Q: A priori, do you expect to achieve better or worse compression here than random data? Why?

A: We expected the compression to be better than random data since there are more patterns to be found.

Q: How does the compression ratio of this file compare to random data?

A: The compression ratio was respectively 29.2%, 27.3%, and 25% for random data. gzip makes use of Huffman. Real sequences will have different frequency for different bases which is why it performs better on these sequences. bzip2 uses Burrows-Wheeler. Similarly, since real sequences have more patterns to be found, the algorithm performs better on real data as well. However, arithmetic compress performs worse on real data.

Estimating compression of 1000 terabytes

The best performance we achieved was 0:00.10 for 100MB using pbzip2. For 100 TB, it would require 0.1s*10^6 = 100,000 seconds = 27.8 hours. Therefore, the key limit here is time. Furthermore, the differences between compression ratio for the four algorithms are not huge.

Assume that each data can only be processed using one computer (otherwise a large number of computing power can certainly compress all the data). We use pbzip2 for all the data.

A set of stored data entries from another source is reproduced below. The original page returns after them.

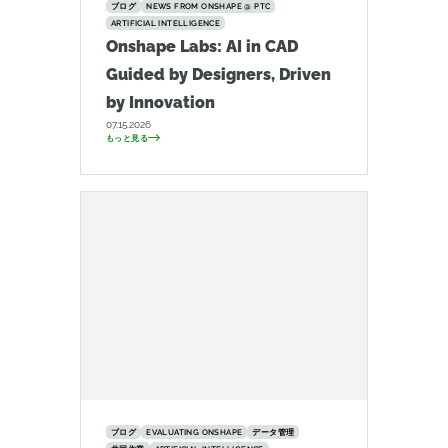
ブログ
NEWS FROM ONSHAPE @ PTC
ARTIFICIAL INTELLIGENCE
Onshape Labs: AI in CAD
Guided by Designers, Driven
by Innovation
07.15.2026
もっと見る
ブログ
EVALUATING ONSHAPE
データ管理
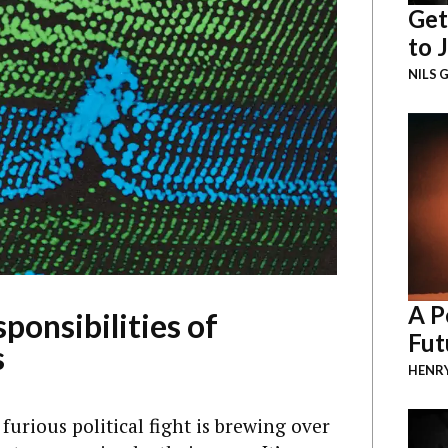
Get
to 
NILS 
A P
ponsibilities of
Fut
s
HENR
furious political fight is brewing over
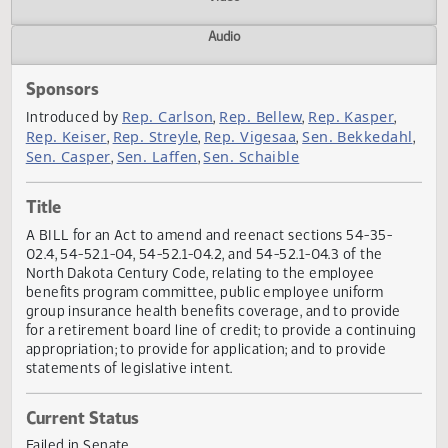
Actions
Video
Audio
Sponsors
Rep. Carlson
Rep. Bellew
Rep. Kasper
Introduced by
,
,
,
Rep. Keiser
Rep. Streyle
Rep. Vigesaa
Sen. Bekkeda
,
,
,
Sen. Casper
Sen. Laffen
Sen. Schaible
,
,
Title
A BILL for an Act to amend and reenact sections 54-35-
02.4, 54-52.1-04, 54-52.1-04.2, and 54-52.1-04.3 of the
North Dakota Century Code, relating to the employee
benefits program committee, public employee uniform
group insurance health benefits coverage, and to provide
for a retirement board line of credit; to provide a continu
appropriation; to provide for application; and to provide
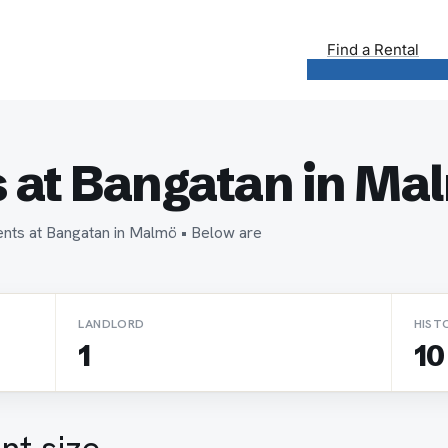
Find a Rental
 at Bangatan in Ma
ents at Bangatan in Malmö • Below are
LANDLORD
HIST
1
10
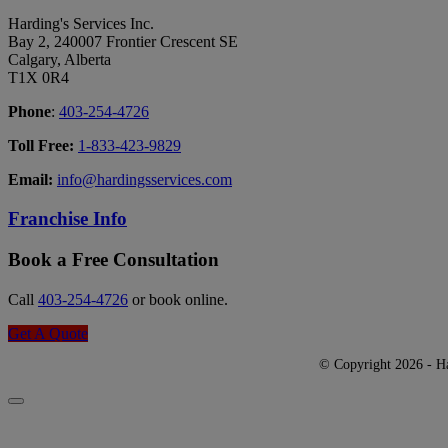
Harding's Services Inc.
Bay 2, 240007 Frontier Crescent SE
Calgary, Alberta
T1X 0R4
Phone
:
403-254-4726
Toll Free:
1-833-423-9829
Email:
info@hardingsservices.com
Franchise Info
Book a Free Consultation
Call
403-254-4726
or book online.
Get A Quote
© Copyright 2026 - Har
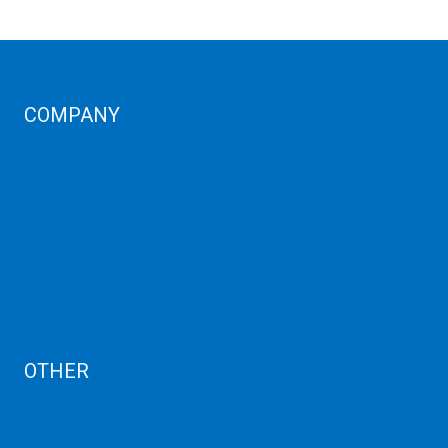
COMPANY
Corporate Profiles
Contact Us
Term Condition
Term of Services
Refund Policy
Privacy Policy
Cancellation
AUP
Blog
OTHER
Dedicated Server India
Scrap Dealers in Mumbai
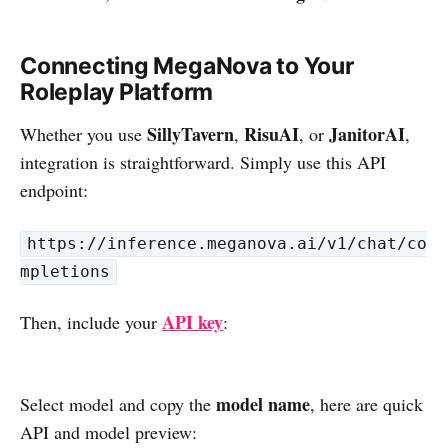
Connecting MegaNova to Your
Roleplay Platform
SillyTavern
RisuAI
JanitorAI
Whether you use
,
, or
,
integration is straightforward. Simply use this API
endpoint:
https://inference.meganova.ai/v1/chat/co
mpletions
API key
Then, include your
:
model name
Select model and copy the
, here are quick
API and model preview:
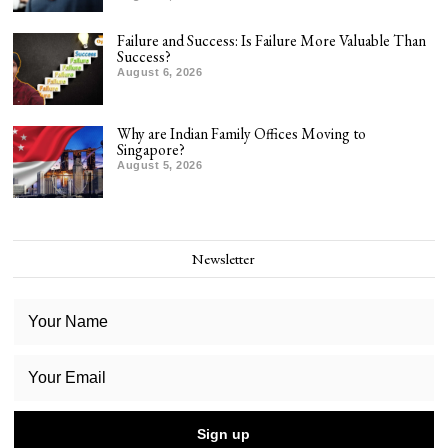
Failure and Success: Is Failure More Valuable Than
Success?
August 6, 2026
Why are Indian Family Offices Moving to
Singapore?
August 5, 2026
Newsletter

80% re-sequencing of genomes and plasmid: One computer can compress in a day (86400 seconds/0.1 second) *100MB = 86.4TB <800TB. The reduction in data in 24 hours: (86400 seconds/0.1 second) *100MB * (1-20.12%) = 69TB

10% protein sequences: use pbzip2. One computer can compress in a day (86400 seconds/0.82 second) *100MB = 10.54TB <100TB. The reduction in data in 24 hours: (86400 seconds/0.82 second) *100MB * (1-59.8%) = 4.2TB

10% random binary data: assume this is random binary with 50% zeros. One computer can compress in a day (86400 seconds/1.5 second) *100MB = 5.76TB < 100TB. The reduction in data in 24 hours: (86400 seconds/1.5 second) *100MB * 0 = 0TB. Compression doesn't work.

Therefore, the total reduction is 49TB + 4.2TB = 53.2TB.

The money saved per day: $50/TB * 53.2TB = $2660 In a year the bonus would be 365*$2600 = $970,900.